[btilly]

You just use the approach used in simulated annealing. You set a threshold for making random decisions, and adjust that probability up and down as you try to optimize. For example you might say that in each step there is a 10% chance of adjusting the COST factor randomly by a factor between 0.2 to 5. If you've got 3 tables, most of the time you will come to the current optimal decision. Most of the rest of the time you will make one suboptimal choice. Run that a few times and you'll should several plans that are suboptimal but not actually horrible. Keep running and playing with the randomness factors until you either have enough plans, or are basically making entirely random choices and can't get enough.

As to the algorithm described in the comment, it is actually able to search through all plans. The dynamic programming bit just means that you don't have to unnecessarily traverse all possible logic paths that a naive recursive algorithm might. But if there is a good plan, it can be discovered.

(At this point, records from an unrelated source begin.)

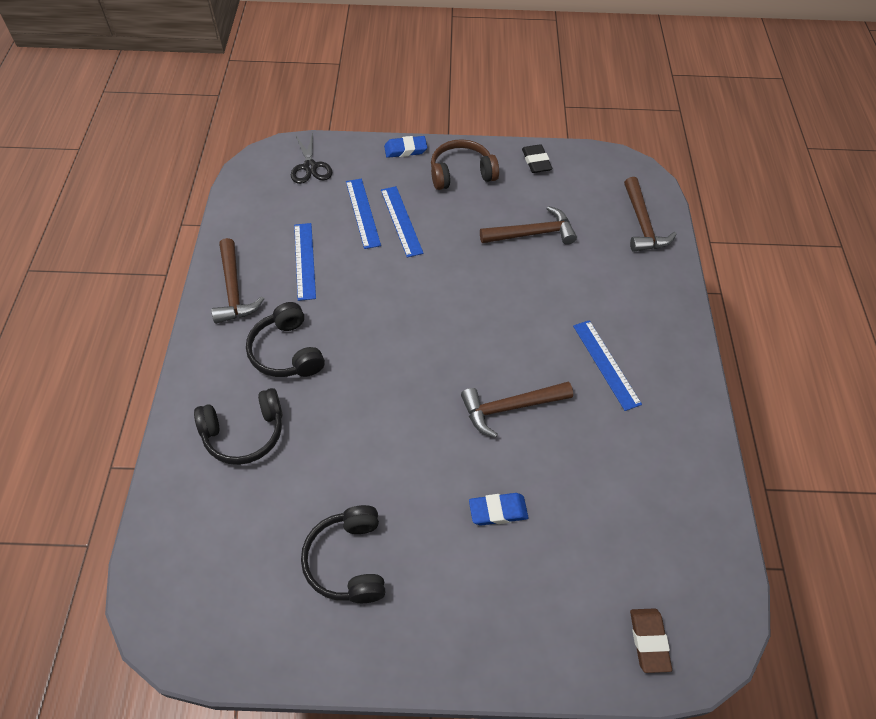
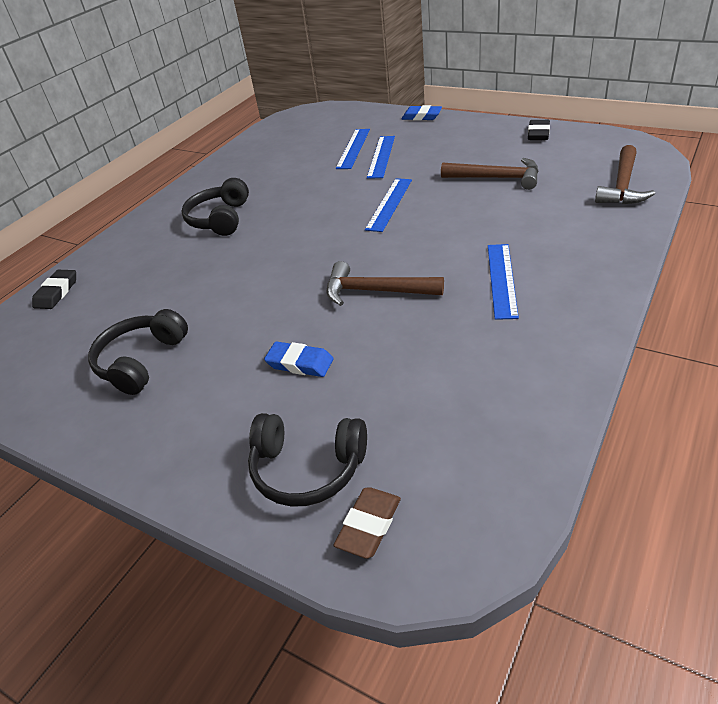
camera: 35 degrees right, 15 degrees down
black headphones [194,388,282,465] -> black headphones moved to [248,413,367,507]
brown hammer [211,238,264,324] -> none
black scissors [291,132,333,184] -> none
blue ruler [294,223,316,301] -> blue ruler moved to [365,178,412,232]
brown headphones [431,139,499,190] -> none
none -> black eraser [32,270,76,309]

It is unclear from the comment whether the algorithm can only find plans which involve adding one table at a time. This would not be unreasonable - for example I know that Oracle circa a decade ago did that to avoid having to consider too many query plans on large joins. I have no idea whether that ever got changed.

As to the parse tree, that seems like overkill to me. You have a query. It has a list of tables, and a list of join conditions. A query plan includes tables, indexes, filters, and so on. It could easily be augmented by stating which query condition was applied where.

To validate it you have to see that the lists of tables match, the list of applied conditions match, and each plan step could actually have the effect of doing that condition. If it all ties out, it is a valid plan. The fact that the plan might be crap is something that is explicitly left in the hands of the user - that's the whole point of the feature. But at that point it is clearly valid.